The PRIMUS program was used to process the scattering curves [37]. The sample was measured at concentrations of 1, 2, and 4 mg mL-1 to exclude any concentration-dependent effects. The distance distribution function p(r) was computed using experimental data by the gnom program [38]. The theoretical curves were calculated using the crysol program [39,40].

Results and Discussion

Purification and oligomeric state of ClFabZ protein in solution

In this study, the FabZ gene from C. liberibacter asiaticus strain psy62 (ClFabZ) was cloned, and the recombinant expression plasmid pET28at-plus-ClFabZ was transformed into E. coli BL21 (DE3). The ClFabZ gene was a 486 bp fragment and included the stop codon. ClFabZ could be stably expressed in the E. coli system and purified using an Ni–NTA resin affinity chromatograph and highresolution gel filtration column (Superdex 200) following SDS-PAGE purification protocols. ClFabZ is a protein of 162 amino acids with a theoretical molecular mass of 18 kDa (Figure 1a). Interestingly, the chromatogram obtained from high-resolution gel filtration shows a single peak with an elution volume of 70 mL in the 120 mL-Superdex 200 column. The size of the protein that corresponds to a molecular mass of 119.61 kDa was investigated according to the linear regression equation of standard protein.
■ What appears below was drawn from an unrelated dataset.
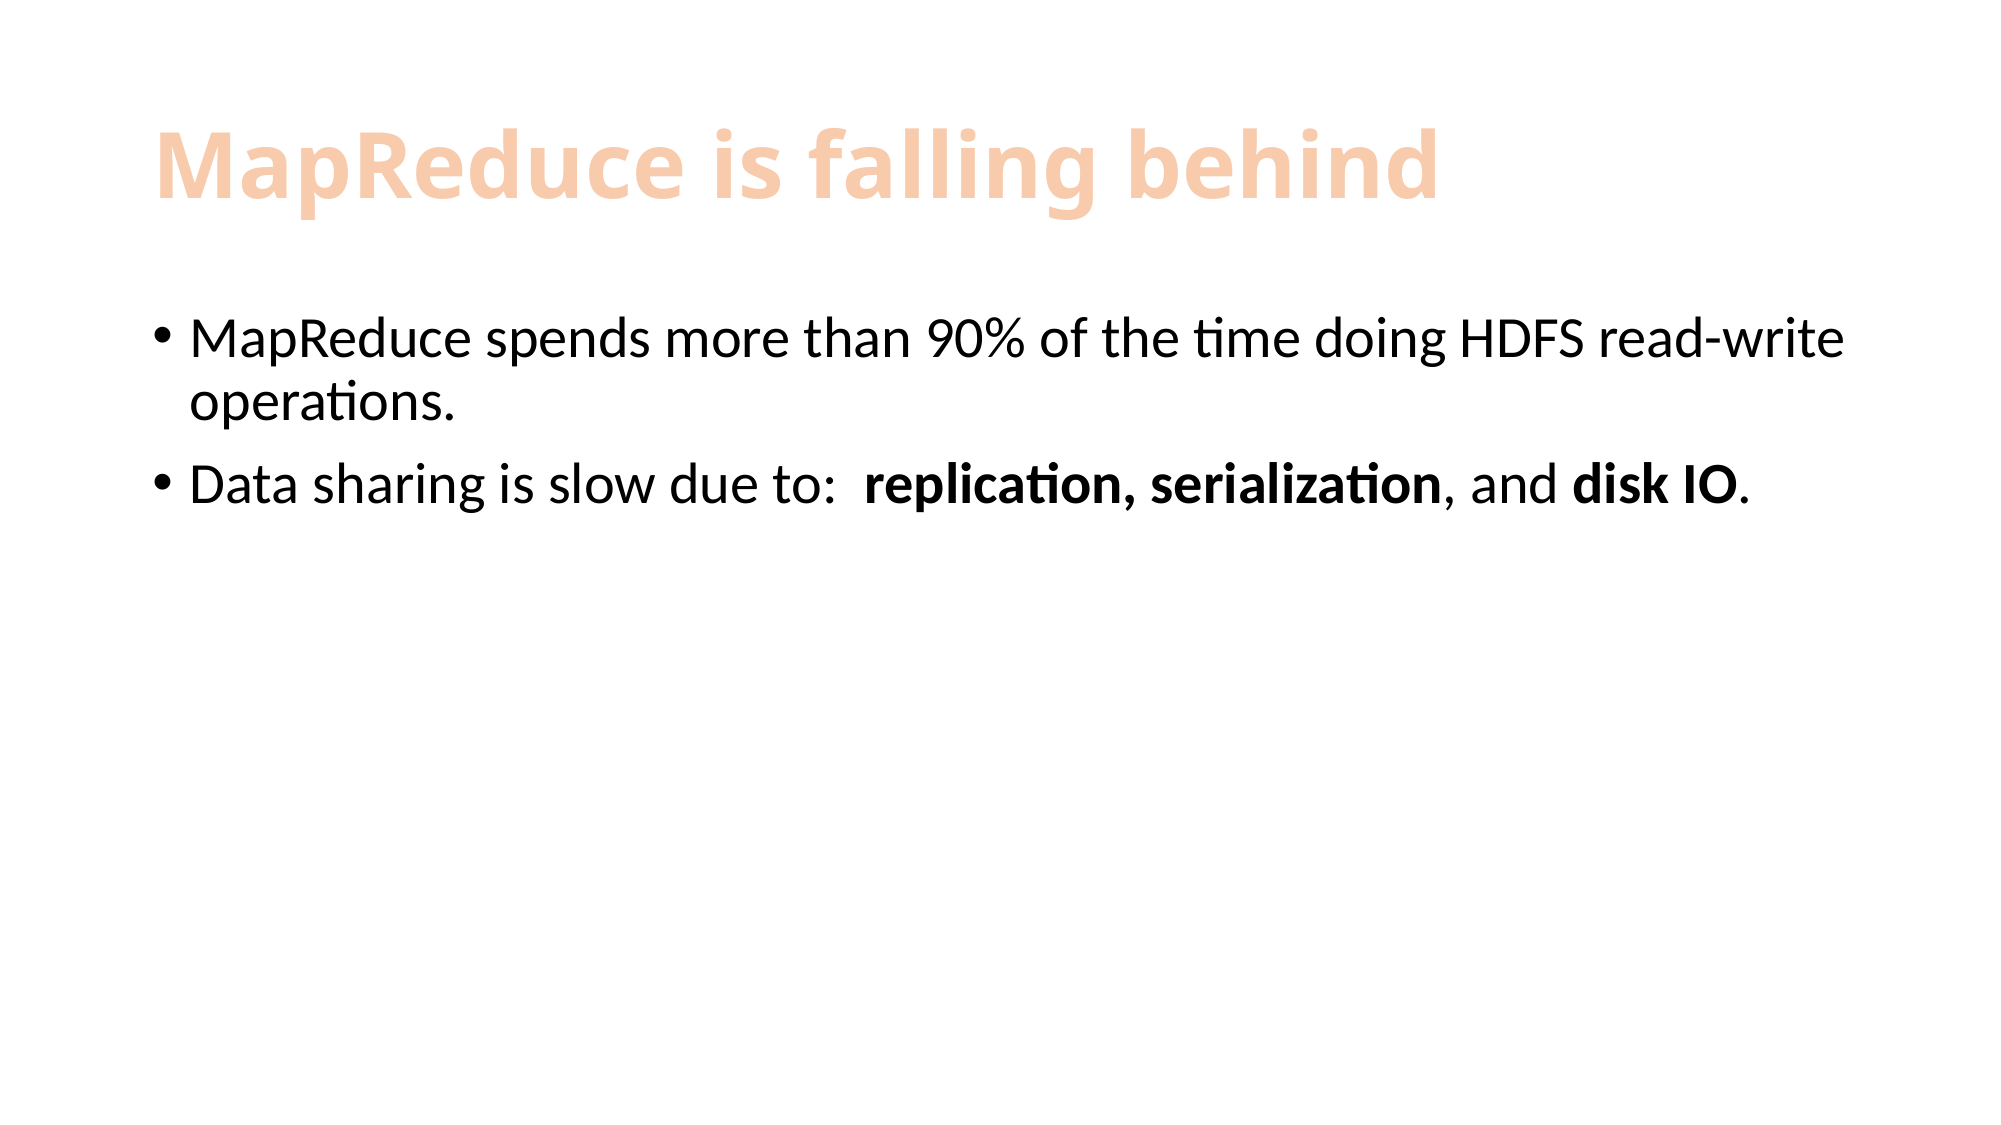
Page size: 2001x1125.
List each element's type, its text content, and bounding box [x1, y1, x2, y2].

title MapReduce is falling behind [137, 59, 1863, 278]
list MapReduce spends more than 90% of the time doing HDFS read-write operations. Data sharing is slow due to: replication, serialization, and disk IO. [137, 299, 1863, 1014]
This method was performed in a 120 mL-gel filtration column on Superdex G200. This finding indicated that ClFabZ was hexameric in solution. Organization of proteins in solution and in crystals may vary significantly because of the special conditions used during crystallization, which differ noticeably from physiological conditions. Therefore, the solution conformation of the protein was further studied using small-angle X-ray scattering (SAXS). The results were then compared with those obtained from crystal data. The trimeric and hexameric theoretical curves were compared with the experimental curve obtained from SAXS using crysol. The experimental data exhibited better fit with the hexameric theoretical curve (χ2 = 1.720) than the trimeric theoretical curve (χ2 = 8.529). These results revealed that CIFabZ formed a stable hexamer in solution (Figures. 1a–c).